GoBigEd

Thursday, March 08, 2007


UTAH'S VOUCHERS DRIVE EXPOSES
THE TRUTH: DANG! IT'S A TRAP!

At first blush, school-choice vouchers seem like SUCH a great idea. Give low-income parents tuition assistance so that their kiddies can attend the private school of their choice, if the public school isn't cutting the mustard. Start the bus! The public schools will lose enrollment, which will feel very, very bad. But in the long run, that'll be good. It'll force the public schools to wake up and smell the Java(script), clean up their acts, get better in order to compete, and then we'll all be happy and kum-ba-ya'ing into the sunset.

But check out the revelations in the middle of this story about the Utah vouchers. Now the wolf in sheep's clothing is revealed. Note the reference to "assessments" which would be following the kiddies into the private schools in Utah, as the "strings attached" to the vouchers:

http://deseretnews.com/dn/view/0,1249,660201436,00.html

Ah. Therein lies the rub. That's what would happen here. All the schools would eventually be alike, because all the schools would have to conform to what the "assessments" are after. And it ain't school the way you and I know school. (See my latest Public Policy brief on student data mining on www.GoBigEd.com, down below on the left-hand column.)

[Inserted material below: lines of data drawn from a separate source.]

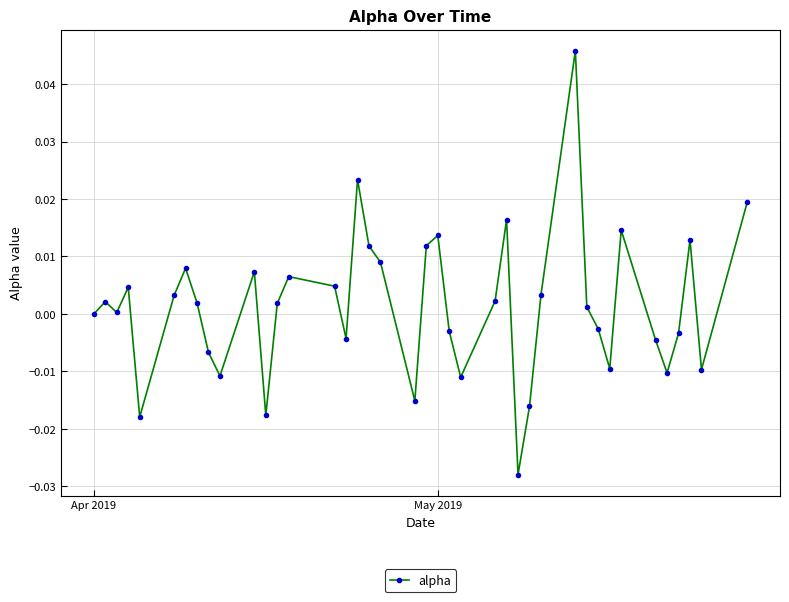

True or false: there are more than 0 points higher than both neighbors.

True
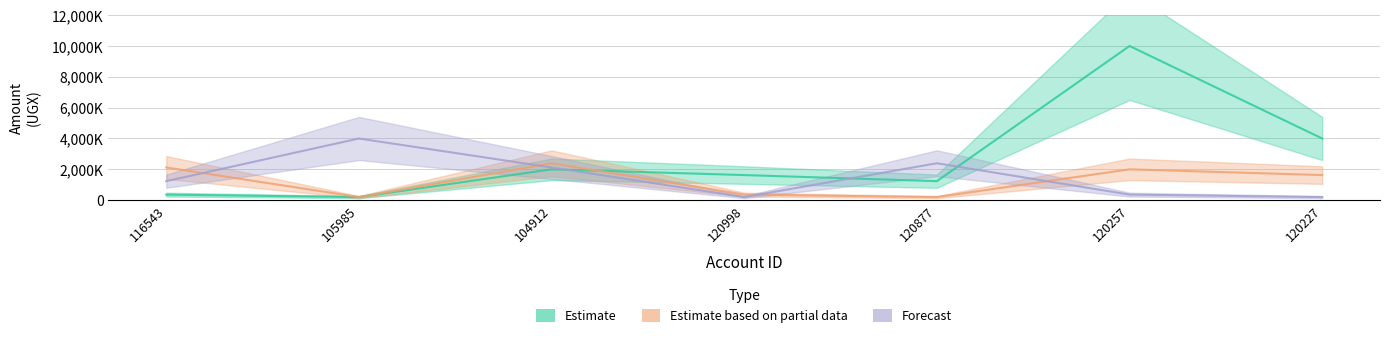

What is the sum of all Forecast values?

10506364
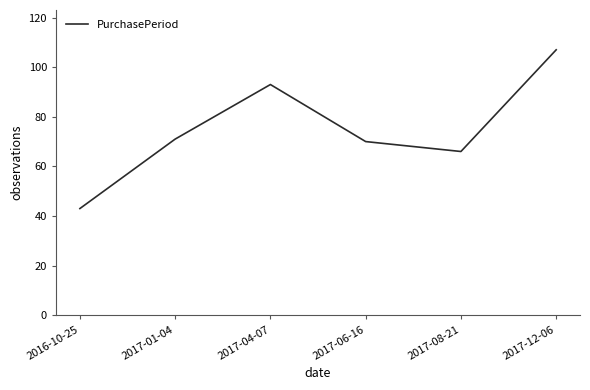

List the labels in order of value, largest first.

2017-12-06, 2017-04-07, 2017-01-04, 2017-06-16, 2017-08-21, 2016-10-25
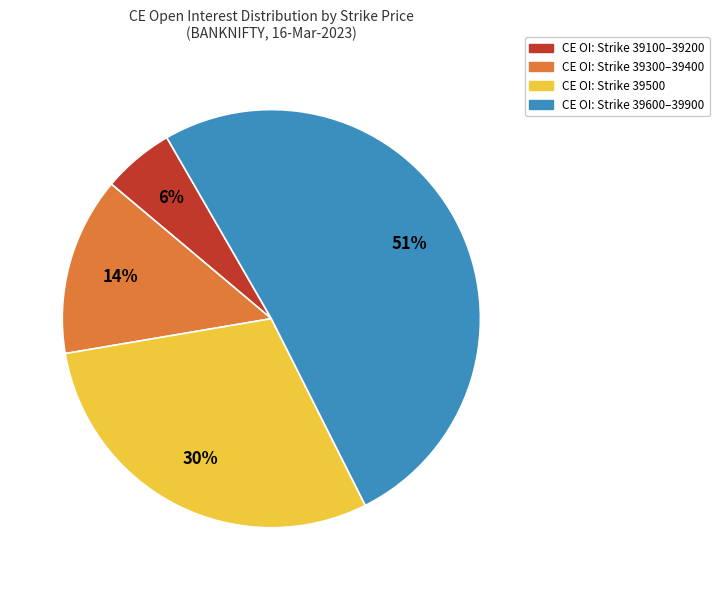

To the nearest percent, what is the average slice percentage?

25%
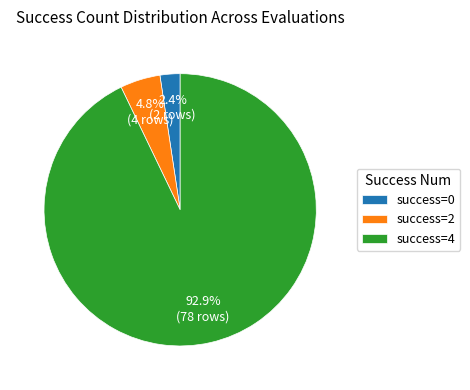

Is there a majority slice in this chart?

Yes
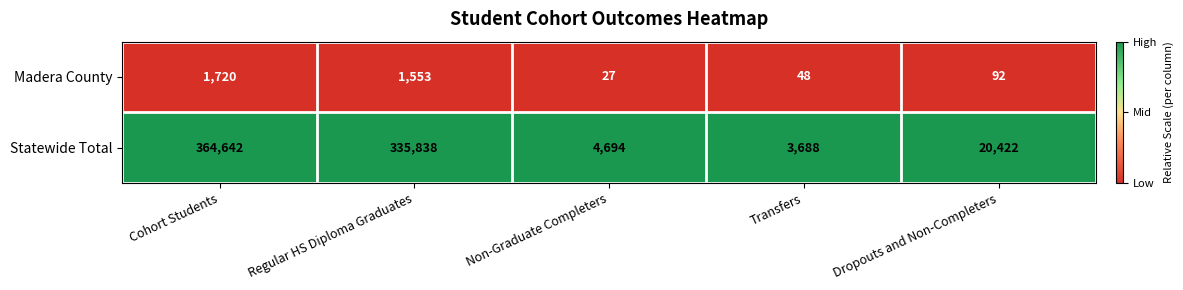

At which category is the sum across all series the highest?

Cohort Students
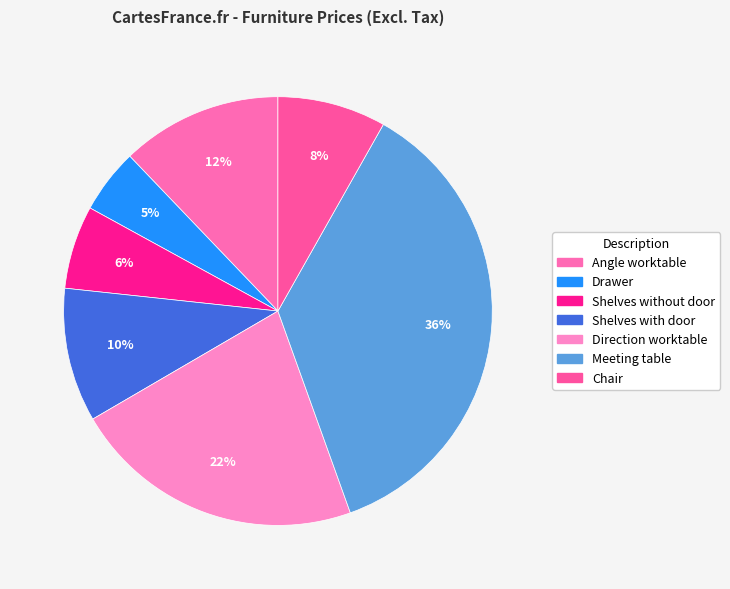

To the nearest percent, what percentage of the pie is Shelves with door?

10%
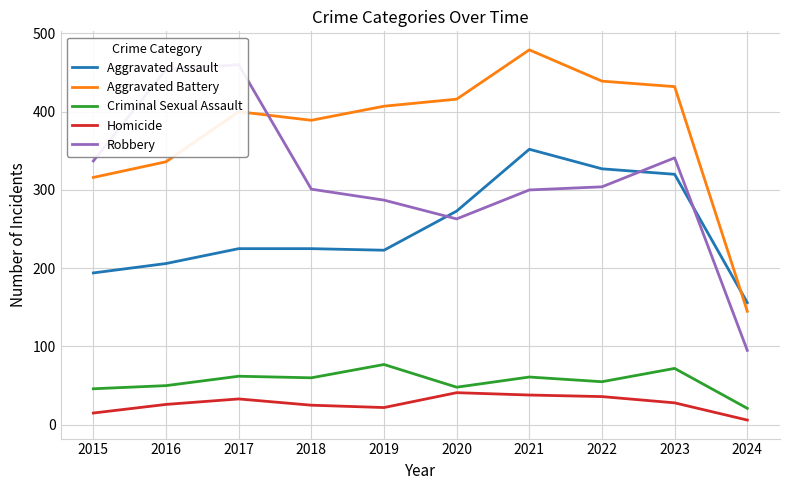

True or false: Aggravated Assault and Criminal Sexual Assault cross at least once.

False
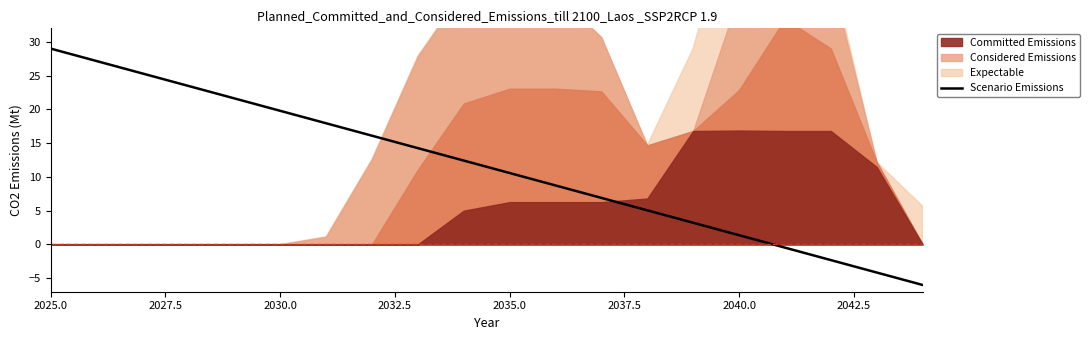

What is the difference between the second highest and minimum values?

33.2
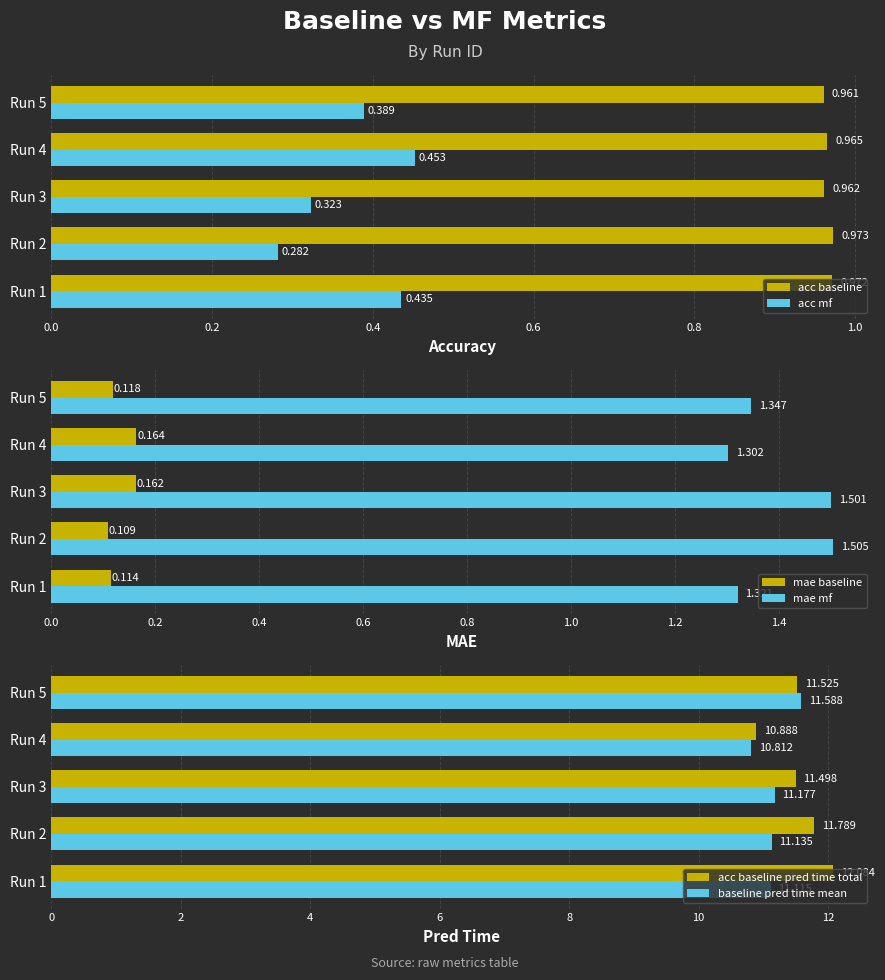

What is the sum of all acc baseline pred time total values?

57.8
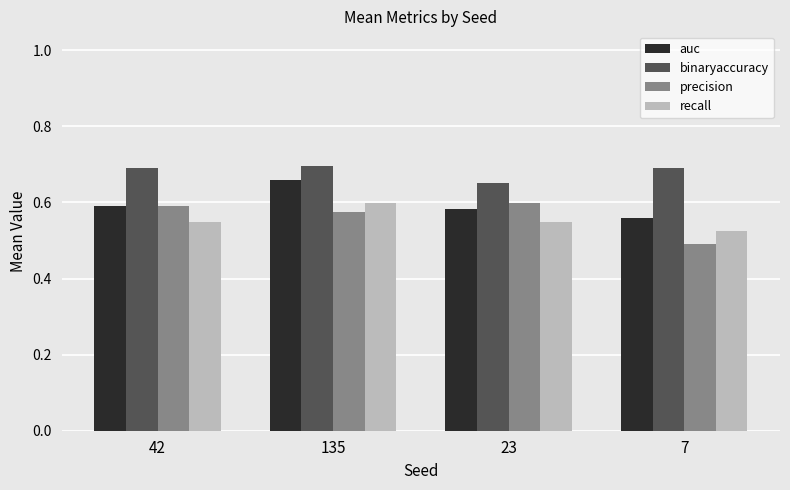

Count the binaryaccuracy values in the range 0 to 1.

4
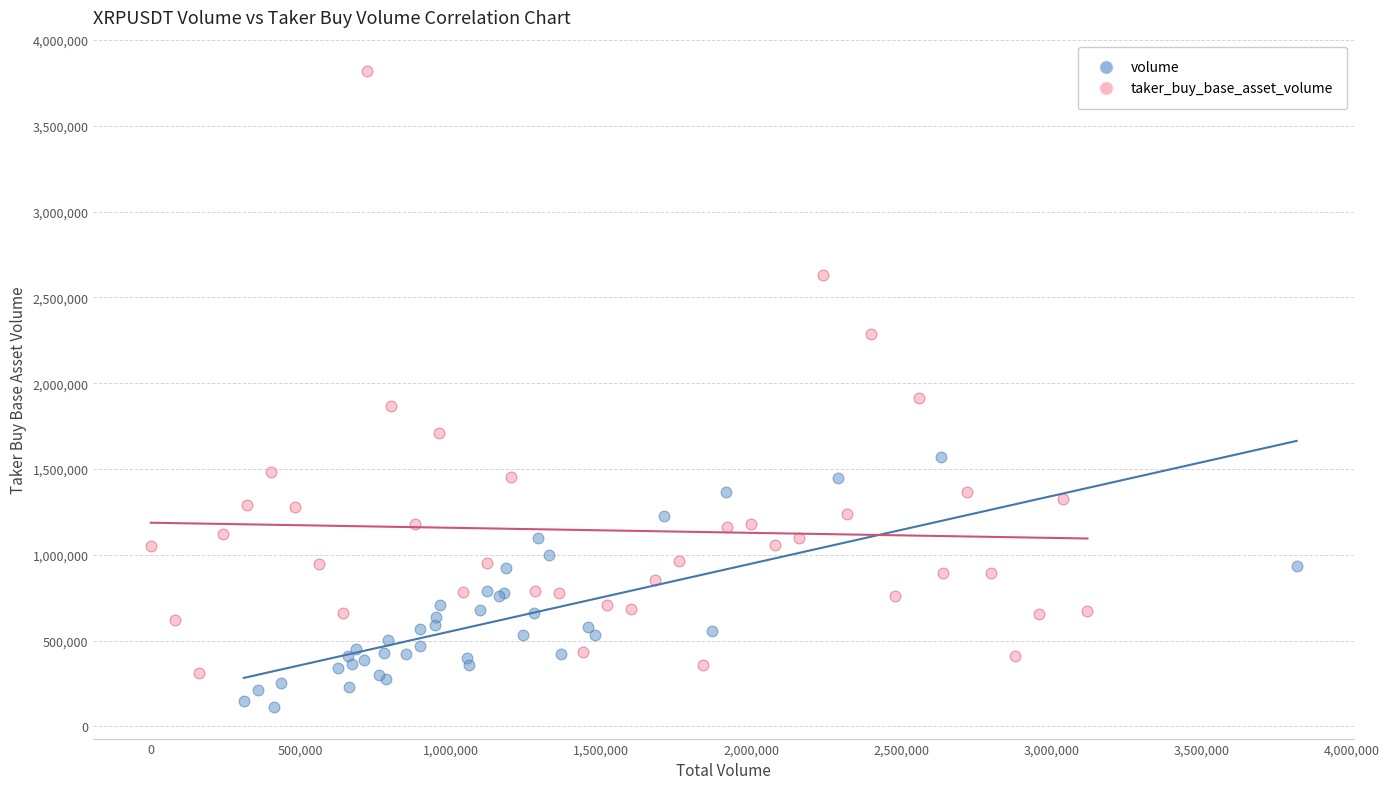

Which series reaches the minimum Y coordinate?

volume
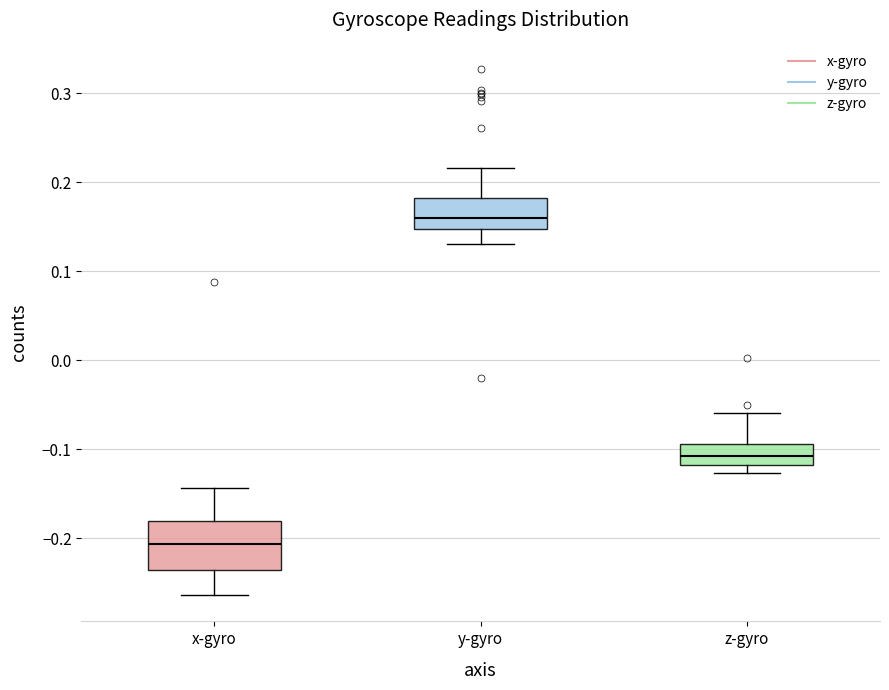

Reading left to right, read every box against the y-axis: the position of its median line, the range the box covers, and the ends of its whiskers. The values are not printed on the chart, so give them approximately, as read against the axis.

x-gyro: median -0.21, box -0.24 to -0.18, whiskers -0.26 to -0.14
y-gyro: median 0.16, box 0.15 to 0.18, whiskers 0.13 to 0.22
z-gyro: median -0.11, box -0.12 to -0.09, whiskers -0.13 to -0.06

The "strings attached" to vouchers are why we have to stick to private-sector initiatives ONLY, to provide true school choice. We really do have to forego public funds for private education. It's the only way to keep our existing good alternatives -- private schools and homeschools -- as safe as we can from manipulation and government "specs."

Voucher plans ALWAYS have an "accountability" clause. They ALWAYS want the kiddies to take "assessments" so that they can see how they're doing in school. Now, that's sensible: if you're using taxpayer dollars, then taxpayers have a right to see what kind of a bang they're getting for their bucks.

But the "assessments" are always strapped to the curriculum, and reflect it as sure as shootin'. So to score well on the "assessments," the school has to align its curriculum that way. Now, the public schools are moving away from objective, "content-based" curriculum -- knowledge and facts -- to the much more subjective, "process-based" curriculum -- attitudes, values and beliefs. You know: all that Whole Language, Whole Math, Multiple Isms type curriculum I always gripe about.

So if a private school wants to keep up, it'll have to switch from the curriculum and instructional methods it uses now, to mimic what the public schools are using.

Even if that private school has built a high-quality, traditional, unique, content-based curriculum, its scores won't look too hot compared to the private schools that have caved in, and to the public schools that are already completely in.

So people won't send their kids to the better private schools, because they won't LOOK better on paper. Parents will only look at the score, and they don't know that kids aren't being tested on the kind of academics that we WANT them tested on.

It's a pickle. Unfortunately, for the same reason, charter schools are a trap, too. Again, it's that public funding conundrum.

Answer: find creative ways to foster more educational entrepreneurship. Let's look for private-sector initiatives that are both nonprofit and for-profit, and that really work, and expose what the Government Nannies are doing as ineffective. Then we'll have a real educational marketplace . . . and then we really CAN kum-ba-ya off into the sunset.